The name of this blog is a bit of a giveaway. Paris was where I got my first convincing positive pregnancy test result.

I already suspected I might be pregnant before we left for our holiday. My breasts were sore and that was entirely new to me. I’m used to them being fairly inert, so tenderness was a bit of a giveaway. I’d also done two previous pregnancy tests but not really had much in the way of results.

In Paris on the other hand, the stripe was clear and dark. It was the first full day of our holiday and I was knocked up! Astonishingly for the first time in my life, I’d actually bothered to record the dates of my last period so I could calculate how far along I was (4 weeks).

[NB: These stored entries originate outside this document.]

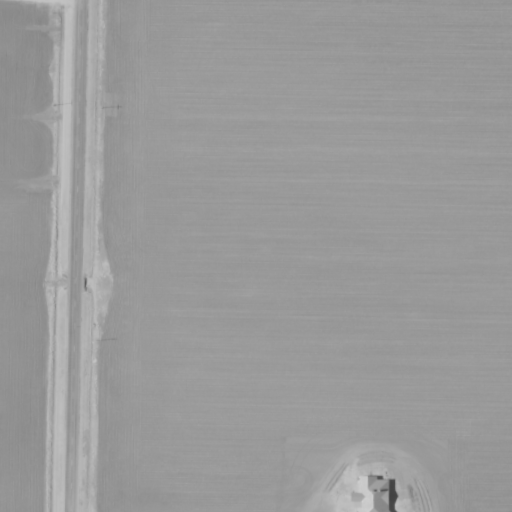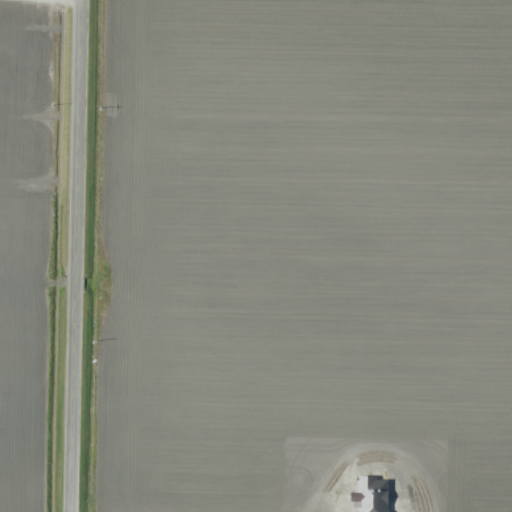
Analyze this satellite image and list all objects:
road: (73, 256)
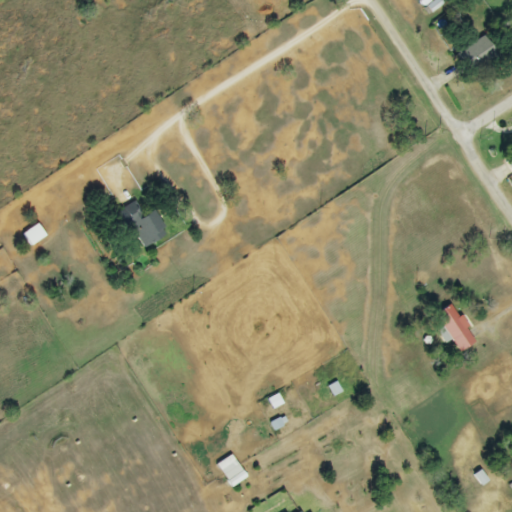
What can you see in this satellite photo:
building: (481, 29)
road: (245, 73)
road: (442, 110)
road: (485, 118)
building: (508, 164)
building: (137, 226)
building: (31, 237)
building: (452, 328)
building: (228, 471)
building: (288, 509)
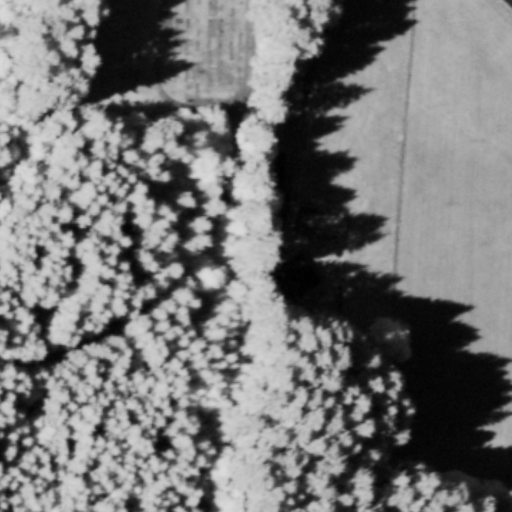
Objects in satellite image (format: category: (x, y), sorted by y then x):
park: (152, 56)
road: (155, 89)
road: (292, 140)
building: (271, 165)
building: (264, 166)
road: (200, 236)
building: (297, 270)
building: (289, 273)
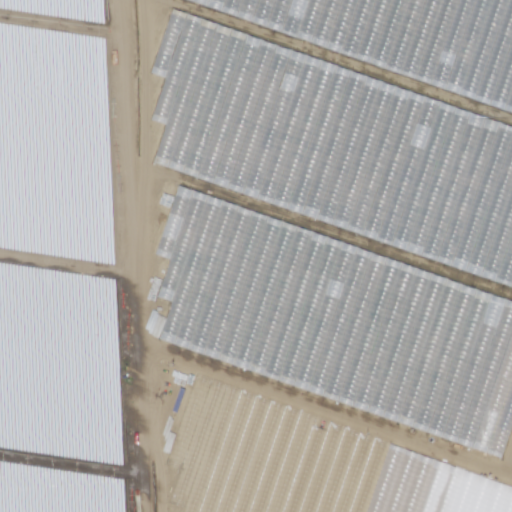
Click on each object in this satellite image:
crop: (69, 5)
crop: (56, 134)
crop: (339, 203)
crop: (62, 393)
crop: (294, 462)
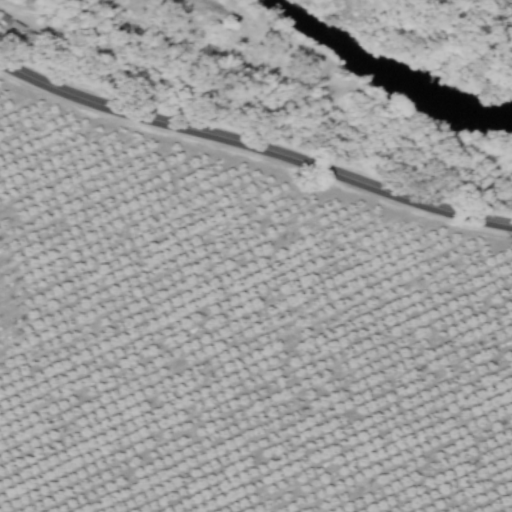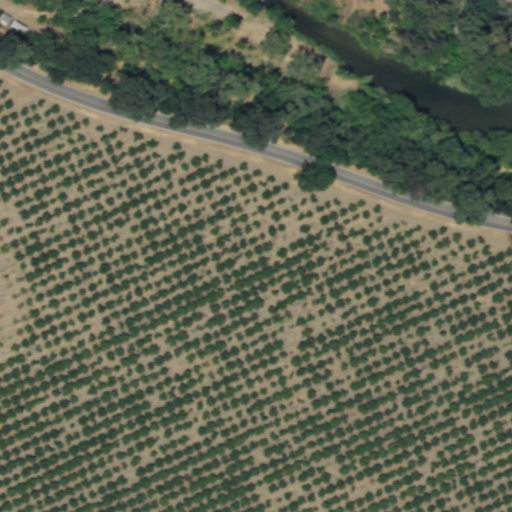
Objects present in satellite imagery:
river: (420, 29)
road: (253, 147)
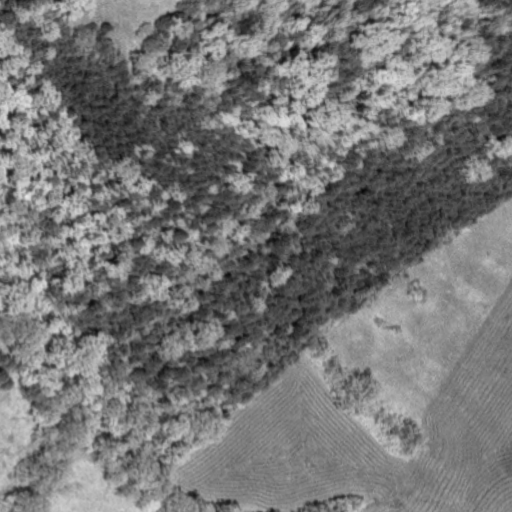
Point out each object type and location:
road: (373, 475)
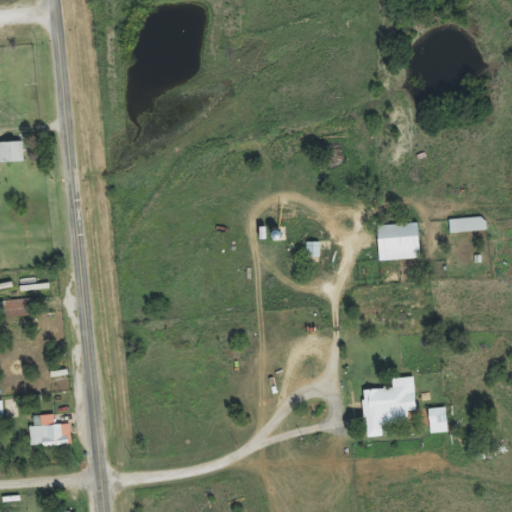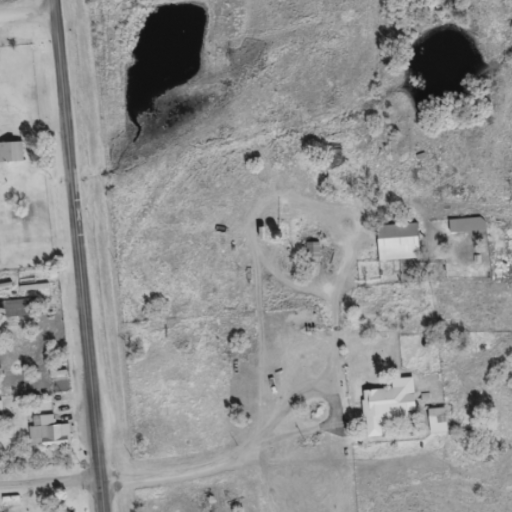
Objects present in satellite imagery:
road: (28, 17)
building: (10, 159)
building: (395, 249)
road: (77, 255)
building: (310, 257)
road: (332, 376)
building: (385, 413)
road: (276, 418)
building: (0, 421)
building: (435, 428)
building: (46, 439)
road: (49, 481)
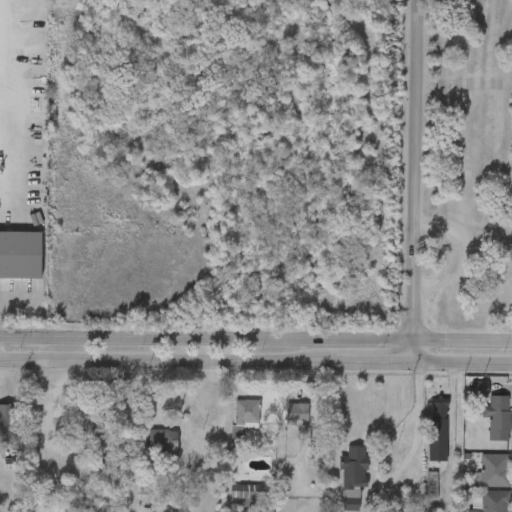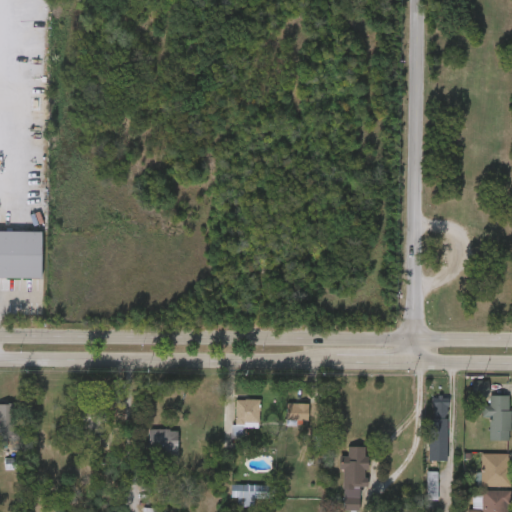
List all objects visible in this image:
road: (411, 182)
building: (511, 220)
building: (20, 254)
building: (13, 265)
road: (18, 297)
road: (255, 339)
road: (255, 363)
building: (479, 388)
building: (464, 399)
building: (296, 413)
building: (498, 417)
building: (245, 418)
building: (6, 422)
building: (93, 422)
building: (283, 424)
building: (229, 427)
building: (482, 428)
building: (437, 429)
road: (402, 439)
building: (423, 441)
building: (162, 444)
building: (147, 452)
building: (495, 470)
building: (353, 471)
building: (339, 478)
building: (478, 480)
building: (416, 496)
building: (494, 501)
building: (230, 502)
building: (477, 506)
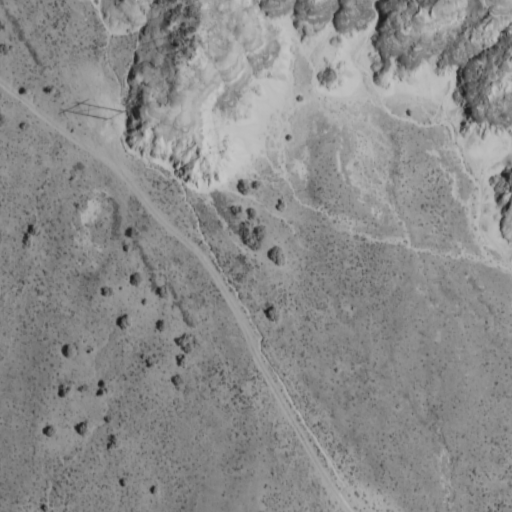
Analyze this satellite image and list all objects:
power tower: (120, 123)
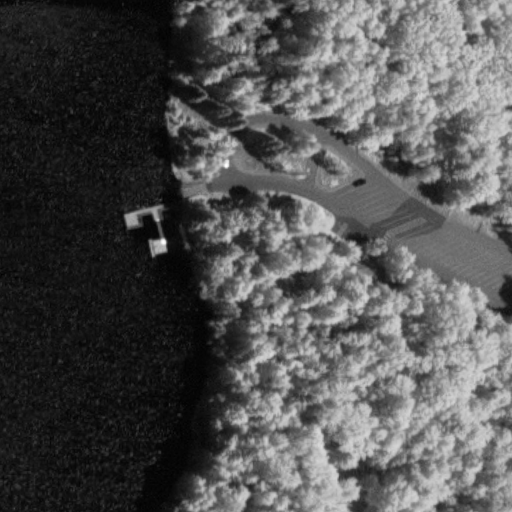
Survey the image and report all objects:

The pregnancy was planned, but happened unexpectedly quickly. We’d only been trying for two months. One piece of very good luck is that my close friend Tanya was visiting Paris at the same time as us. Tanya was pregnant with her second child, so of course I told her and then picked her brain.

I bought my first things for the baby in Paris, a Le Petit Prince spoon and bowl.

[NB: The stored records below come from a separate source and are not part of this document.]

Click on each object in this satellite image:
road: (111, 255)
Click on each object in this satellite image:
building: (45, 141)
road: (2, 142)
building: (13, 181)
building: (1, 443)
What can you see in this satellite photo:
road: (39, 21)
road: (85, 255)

I also did some reading, but didn’t have time to do a whole lot of research (or thinking) because of the holiday. This was a good thing in many ways as it stopped me from getting overly anxious about things. I was moderately careful about what I ate (fortunately I don’t like most of the forbidden foods and I don’t drink so it wasn’t much of a hardship).

In terms of symptoms, other than the breast soreness there wasn’t much to begin with. I did get a head cold on our second day in Paris but other than that and a bit of tiredness I was feeling ok. But what a place to find out!